India was extremely fortunate in having a freedom hero of the legendary stature of Jawaharlal Nehru as prime minister for 17 years. It helped in strengthening the foundations and consolidating the gains of the early years of independence.
India has stood to benefit enormously from the public sector enterprises which he called 'temples of modern India and some of which have become ratnas and maharatnas and the grid of national laboratories and research institutions which have been in the forefront in fostering the 'scientific temper'.
He steered the country safely across the shoals and sandbars of international affairs on the strength of the moral force that he was acclaimed to be in his own life time, with his policies of non-alignment and panchsheel. Without the solid groundwork that he laid and the institutions he built and nurtured, all the subsequent advances India made, including the launching of the economic reforms, would not have been possible.
Fourthly, the silent grass roots revolution that I have experienced at close quarters. If Rajiv Gandhi had done nothing else but the bolstering of the panchayati raj institutions by his momentous initiative of amending the Constitution, his claim to lasting fame would have been unassailable.
The masterstroke of making one-third representation for women mandatory has been instrumental in unleashing a hitherto latent energy of unimaginable magnitude.

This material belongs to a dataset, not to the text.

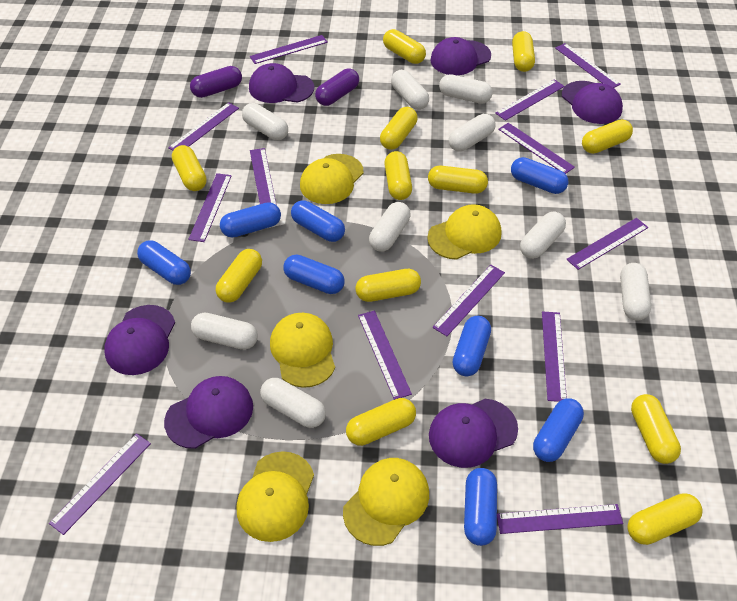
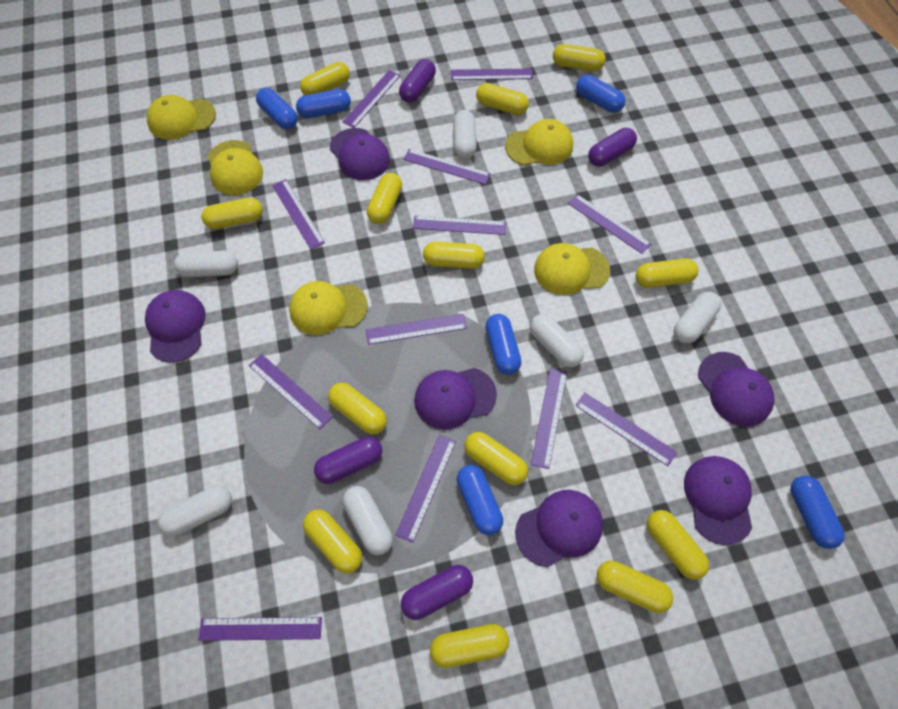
blue capsule: [137,240,191,285] [220,202,281,237] [283,255,345,294] [291,200,345,242] [453,316,491,376] [464,468,497,546] [511,157,568,194] [533,398,584,462] = 8 -> [256,88,298,130] [296,89,351,118] [456,465,503,535] [485,314,521,375] [576,75,626,113] [791,476,845,549] = 6
purple capsule: [190,66,242,98] [315,69,359,106] = 2 -> [314,437,382,484] [399,59,436,103] [401,565,473,620] [588,128,637,167] = 4
purple ruler: [49,433,151,535] [168,102,239,151] [188,173,232,242] [250,35,328,64] [250,148,277,205] [358,311,412,400] [432,265,505,336] [495,79,565,121] [497,504,623,534] [498,123,575,174] [542,311,567,402] [555,43,621,88] [566,218,648,270] = 13 -> [198,617,322,641] [249,354,333,429] [272,179,325,249] [342,70,401,128] [366,314,467,345] [395,435,456,543] [403,149,491,185] [413,215,506,235] [451,68,533,80] [531,368,567,469] [568,194,651,254] [575,393,677,466] = 12
white capsule: [191,313,258,350] [242,103,288,140] [260,378,326,428] [369,202,411,252] [391,70,429,110] [439,74,493,104] [449,114,496,152] [520,211,566,259] [620,263,651,321] = 9 -> [158,486,232,536] [174,251,238,277] [343,486,393,555] [453,110,477,159] [530,314,584,367] [674,292,721,344] = 6
yellow capsule: [172,145,207,191] [216,249,262,302] [346,398,416,446] [355,269,421,302] [380,107,418,150] [383,29,426,64] [384,151,412,200] [428,166,488,194] [512,31,535,72] [582,119,633,154] [627,493,702,545] [631,394,681,464] = 12 -> [201,198,263,229] [300,62,350,95] [303,509,362,573] [328,383,387,434] [367,173,402,224] [423,242,485,269] [430,624,509,668] [464,432,528,485] [476,83,529,115] [553,44,606,71] [597,561,673,613] [636,258,698,288] [647,510,709,580] = 13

Finally, the country's wide-awake media has played a role that has been at once public-spirited and fearless. While fully committed to informing and educating the people, it has by and large kept itself within the bounds of restraint and responsibility. In the period since Independence, its reach and resourcefulness have acted as a check on abuses of power and excesses of every kind in public life.
It is not that the operation of all these factors in practice has been without blind spots or blemishes. There are many, and some I have already mentioned. For all the drawbacks and shortcomings, the overall impact has been one of keeping the ship of state on an even keel providing the people at large sufficient scope for applying the correctives, such as when they threw out the Congress lock, stock and barrel in the election held after the Emergency.

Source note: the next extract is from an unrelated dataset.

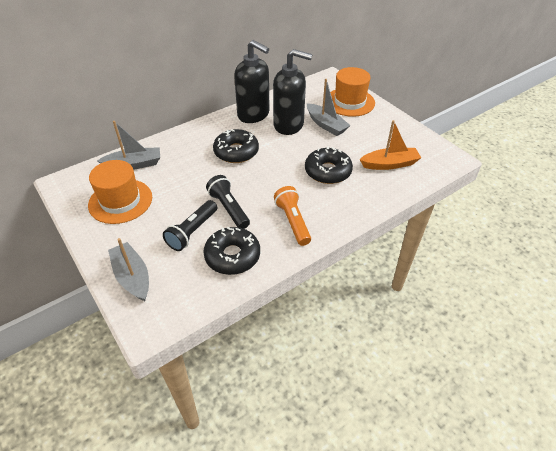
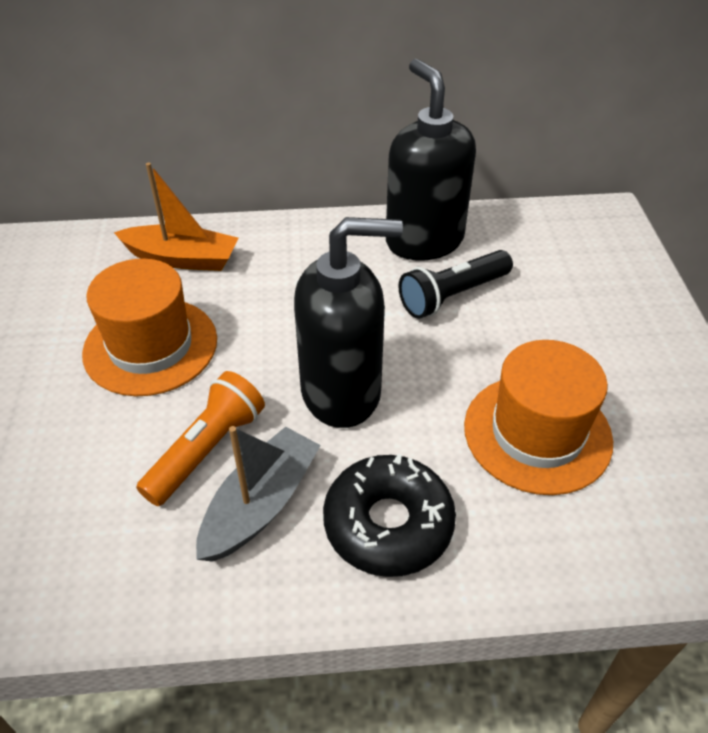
black donut: [203,226,260,275] [213,129,259,163] [305,146,353,184] = 3 -> [323,453,456,577] = 1
black flashlight: [163,200,217,251] [206,175,250,229] = 2 -> [399,250,513,319] = 1
grey boat: [97,121,160,170] [108,238,149,301] [307,79,351,136] = 3 -> [196,426,321,562] = 1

The policy makers and the prime movers in various fields of activity have also by now learnt to think big commensurate with India's huge potential still waiting to be exploited. On economic criteria too, it can be said to have reached a critical mass. On external relations front, it has pursued enlightened national interest, without being abrasive or flamboyant about it.
India, then, is poised to join the big league in its own right, instead of just being allowed entry into G-20, the ASEAN or some other grouping by courtesy. But to command credibility on the external front, it must get its act together on the domestic front, in terms of both honest and effective governance and tolerant and mutually accommodating political culture as obtained in the decades immediately following Independence.